How do I turn on more parts of my brain and get smarter?
Category: Biology
Published: August 6, 2014
By: Christopher S. Baird, author of The Top 50 Science Questions with Surprising Answers and physics professor at West Texas A&M University
Turning on more parts of your brain does not make you smarter. The brain does not really work that way. An example of a brain experiencing high activation is a seizure. During a seizure, a person has severely decreased functioning and mental capability. A person having a seizure can't talk, can't walk, and can't do math problems. This extreme example should make clear that "turning on more of the brain" does not equal "smarter".
The brain contains a complex network of neurons that includes many feedback loops. Thoughts, memories, and calculations in the brain are emergent phenomena that arise out of the interplay of many neurons. A new idea is not stored in a single neuron. Rather, an idea is stored in the way many neurons are connected together. More specifically, an idea is stored in the way a brain signal travels through these connections in a cascading, looping, non-linear fashion. The analogy that the brain works like a computer is completely wrong. Standard microchip computers are deterministic, linear, and have localized processing operations. This type of processing is excellent for doing long mathematical calculations and carrying out deterministic actions such as displaying photos or editing text documents. However, this type of processing is terrible at generating creativity, recognizing patterns in complex systems, attaching value to information, extrapolating complex trends, learning new skills, and generalizing data into a small set of principles. In contrast to computers, the brain is non-deterministic, asynchronous, non-linear, and has delocalized processing operations. In this way, the brain is really the opposite of a traditional microchip computer; it is good at generating creativity, recognizing patterns, evaluating information, extrapolating trends, learning new skills, and generalizing data; but it is bad at doing long numerical calculations. Since a computer is linear and deterministic, you can make it more powerful simply by installing more processor cores and more RAM. In contrast, the brain is non-linear and non-deterministic, so turning on more neurons at once won't make the brain smarter.
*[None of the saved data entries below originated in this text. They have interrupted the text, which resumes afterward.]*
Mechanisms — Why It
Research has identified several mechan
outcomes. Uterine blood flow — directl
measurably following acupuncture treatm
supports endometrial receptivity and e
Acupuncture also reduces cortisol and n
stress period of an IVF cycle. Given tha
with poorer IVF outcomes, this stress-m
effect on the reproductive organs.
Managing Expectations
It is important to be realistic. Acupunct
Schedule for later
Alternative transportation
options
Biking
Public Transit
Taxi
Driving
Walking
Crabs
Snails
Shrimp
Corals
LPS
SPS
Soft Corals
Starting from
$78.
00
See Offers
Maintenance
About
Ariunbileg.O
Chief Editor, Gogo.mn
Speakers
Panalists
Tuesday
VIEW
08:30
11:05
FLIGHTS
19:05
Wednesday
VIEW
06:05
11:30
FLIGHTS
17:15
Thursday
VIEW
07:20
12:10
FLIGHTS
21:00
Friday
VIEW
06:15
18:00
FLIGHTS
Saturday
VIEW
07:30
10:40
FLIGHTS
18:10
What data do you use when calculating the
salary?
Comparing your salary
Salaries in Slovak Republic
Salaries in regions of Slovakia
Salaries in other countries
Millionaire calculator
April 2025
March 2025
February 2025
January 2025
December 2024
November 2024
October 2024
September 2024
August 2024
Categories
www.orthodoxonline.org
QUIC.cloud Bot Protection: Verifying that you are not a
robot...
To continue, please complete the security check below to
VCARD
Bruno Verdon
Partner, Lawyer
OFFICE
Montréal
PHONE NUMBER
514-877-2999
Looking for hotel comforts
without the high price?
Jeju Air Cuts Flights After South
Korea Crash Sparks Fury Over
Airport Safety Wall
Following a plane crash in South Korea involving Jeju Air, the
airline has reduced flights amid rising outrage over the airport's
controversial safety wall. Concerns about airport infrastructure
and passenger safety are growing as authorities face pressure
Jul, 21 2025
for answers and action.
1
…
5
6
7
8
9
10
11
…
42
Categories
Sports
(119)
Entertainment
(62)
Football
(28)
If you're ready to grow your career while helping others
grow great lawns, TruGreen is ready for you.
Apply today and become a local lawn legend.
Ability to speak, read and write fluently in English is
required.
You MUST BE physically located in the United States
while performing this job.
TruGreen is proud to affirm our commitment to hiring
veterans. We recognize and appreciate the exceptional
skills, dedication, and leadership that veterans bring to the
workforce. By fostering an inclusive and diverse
These comments lead to the question, "How does a person get smart?" My response is, "What do you mean by smart?" I do not give this response to be evasive. My response gets at the core of how a brain works. Strictly speaking, your brain is always getting smart in some way, whether you are working at it or not (assuming your brain is generally healthy). Your brain is always processing the external world, finding patterns, forming memories, and learning information. From a neurological perspective, skipping your math homework and watching cartoons instead does not make your brain any less smart. It just makes your brain good at reciting cartoon theme songs instead of being good at solving math problems. If your job is to recite cartoon theme songs on stage, then watching cartoons will make you smarter than completing your math homework will. With this in mind, "smart" does not really mean using your brain more. Assuming you are generally healthy, you always use the optimal amount of brain power whether you try to or not. "Smart" means using your brain to learn the information and skills that are important to you.
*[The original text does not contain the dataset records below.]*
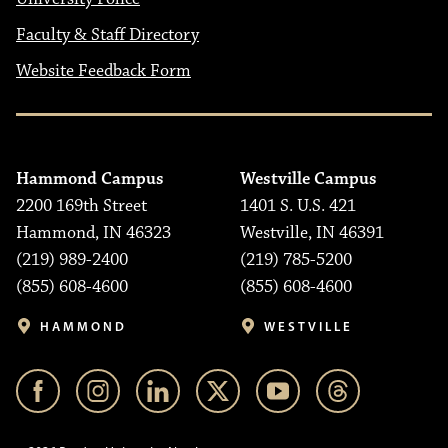
Faculty & Staff Directory
Website Feedback Form
Hammond Campus
Westville Campus
2200 169th Street
1401 S. U.S. 421
Hammond, IN 46323
Westville, IN 46391
(219) 989-2400
(219) 785-5200
(855) 608-4600
(855) 608-4600
HAMMOND
WESTVILLE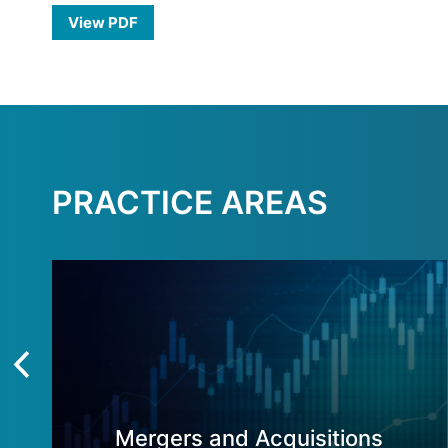
View PDF
PRACTICE AREAS
Mergers and Acquisitions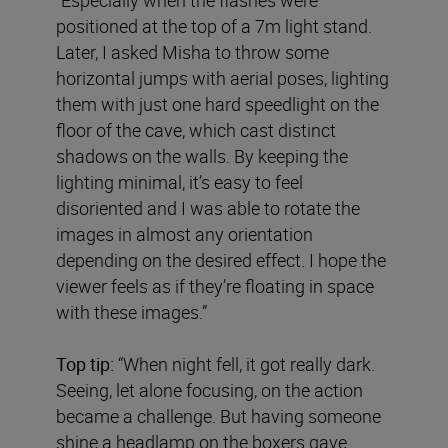
positioned at the top of a 7m light stand.
Later, I asked Misha to throw some
horizontal jumps with aerial poses, lighting
them with just one hard speedlight on the
floor of the cave, which cast distinct
shadows on the walls. By keeping the
lighting minimal, it’s easy to feel
disoriented and I was able to rotate the
images in almost any orientation
depending on the desired effect. I hope the
viewer feels as if they’re floating in space
with these images.”
Top tip:
“When night fell, it got really dark.
Seeing, let alone focusing, on the action
became a challenge. But having someone
shine a headlamp on the boxers gave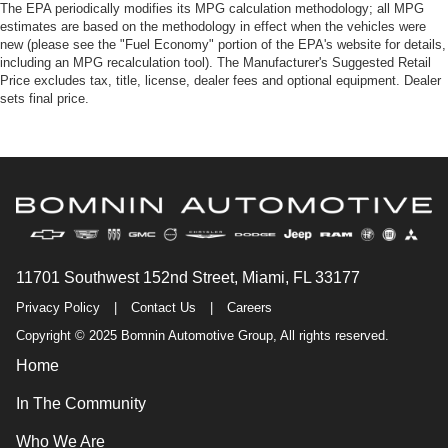
The EPA periodically modifies its MPG calculation methodology; all MPG
estimates are based on the methodology in effect when the vehicles were
new (please see the "Fuel Economy" portion of the EPA's website for details,
including an MPG recalculation tool). The Manufacturer's Suggested Retail
Price excludes tax, title, license, dealer fees and optional equipment. Dealer
sets final price.
11701 Southwest 152nd Street, Miami, FL 33177
Privacy Policy
|
Contact Us
|
Careers
Copyright © 2025 Bomnin Automotive Group, All rights reserved.
Home
In The Community
Who We Are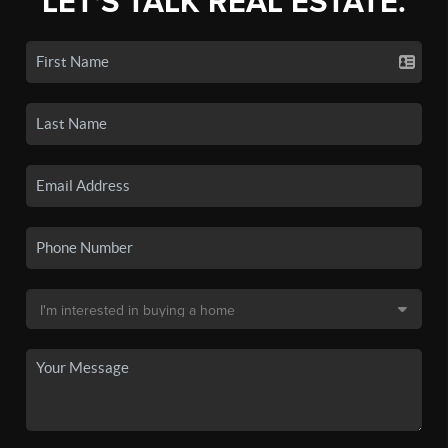
LET'S TALK REAL ESTATE.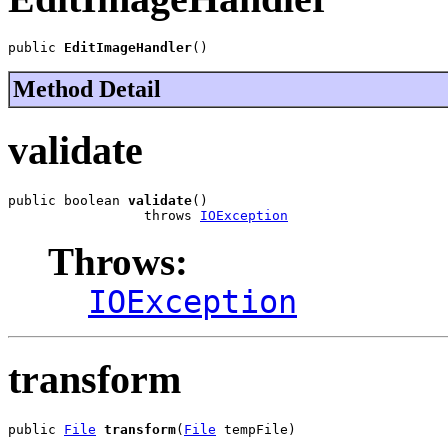
public 
EditImageHandler
()
Method Detail
validate
public boolean 
validate
()

                 throws 
IOException
Throws:
IOException
transform
public 
File
transform
(
File
 tempFile)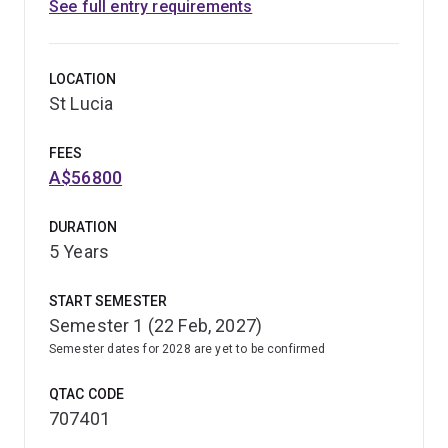
See full entry requirements
LOCATION
St Lucia
FEES
A$56800
DURATION
5 Years
START SEMESTER
Semester 1 (22 Feb, 2027)
Semester dates for 2028 are yet to be confirmed
QTAC CODE
707401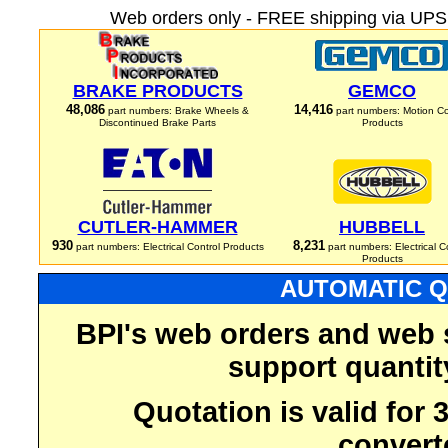
Web orders only - FREE shipping via UPS 
BRAKE PRODUCTS
GEMCO
48,086
14,416
part numbers: Brake Wheels &
part numbers: Motion Co
Discontinued Brake Parts
Products
CUTLER-HAMMER
HUBBELL
930
8,231
part numbers: Electrical Control Products
part numbers: Electrical C
Products
AUTOMATIC Q
BPI's web orders and web 
support quantit
Quotation is valid for
convert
The fields of mathematics, science, language, and history all contain facts, concepts, and skills that pertain to the real world. These concepts and skills either exist in the real world, are applicable to the real word, or are useful in carrying out professions in the real world. For these reasons, the learning of concepts and skills in mathematics, science, language, and history has become culturally associated with being smart. But a person who drops out of school and spends all of his time enjoying video games, television, movies, and fantasy books is still smart in the neurological sense of learning things and filling his brain with information. He is just smart in areas that are mostly useless, non-productive, and non-employable. Note that making a video game is entirely different from playing a video game. Memorizing where all the treasures are hidden in your favorite video game does not make you more able to get a job designing games. It takes mathematics, language, art, and programming skills to build virtual worlds. That is what I mean when I say that the knowledge and skills gained by playing video games are mostly useless, non-productive, and non-employable.
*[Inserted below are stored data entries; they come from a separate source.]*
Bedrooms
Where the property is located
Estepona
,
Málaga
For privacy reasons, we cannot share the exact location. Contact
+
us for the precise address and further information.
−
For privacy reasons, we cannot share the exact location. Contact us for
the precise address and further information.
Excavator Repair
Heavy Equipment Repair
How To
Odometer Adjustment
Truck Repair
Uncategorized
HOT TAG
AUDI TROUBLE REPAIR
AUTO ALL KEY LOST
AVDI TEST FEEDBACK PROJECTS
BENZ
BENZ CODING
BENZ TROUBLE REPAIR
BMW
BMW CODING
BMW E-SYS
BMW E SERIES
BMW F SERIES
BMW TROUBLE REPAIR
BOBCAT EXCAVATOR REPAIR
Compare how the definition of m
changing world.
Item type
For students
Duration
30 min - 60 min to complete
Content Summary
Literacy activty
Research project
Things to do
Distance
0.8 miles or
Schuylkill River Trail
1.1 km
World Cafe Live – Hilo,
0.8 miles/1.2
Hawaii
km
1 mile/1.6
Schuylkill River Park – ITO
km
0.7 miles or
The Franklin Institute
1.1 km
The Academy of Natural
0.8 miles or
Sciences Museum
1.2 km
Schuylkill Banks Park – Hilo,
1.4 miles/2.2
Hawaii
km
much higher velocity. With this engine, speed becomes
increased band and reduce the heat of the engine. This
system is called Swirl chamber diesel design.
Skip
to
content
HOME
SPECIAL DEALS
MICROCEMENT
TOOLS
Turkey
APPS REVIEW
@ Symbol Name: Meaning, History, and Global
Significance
In short, the way to get smart is to decide what field is important to you, and then spend a lot of time working and learning in that field. If you want to get good at math, do math problems again and again. Furthermore, you have to put in the work to make sure you learn to do the math problems correctly. If you want to get good at playing the violin, practice every day. There is no magical way to learn a subject without putting in the hard work and time.
With that said, there are more effective ways of learning a subject than others. As mentioned previously, the human brain is constructed so that it is good at recognizing and learning patterns. Therefore, you will learn a subject more quickly if you first learn the rules, and then connect the information into patterns using the rules as you go. For instance, learning how to read by going through a list of 5000 of the most common words and simply memorizing the sound of each word is slow and tedious. In contrast, mastering a few dozen phonics rules is much more effective. As another example, memorizing a list of battle names and dates in a particular war is less productive. In contrast, it is more effective to first learn about war heroes, weapons technology, basic geography, and the war strategies that were used; and then connect the names and dates of the battles to these concepts. Creating maps, charts, timelines, and biographies is far more effective for learning history than memorizing unconnected list of facts because the human brain is optimized for seeing and learning patterns.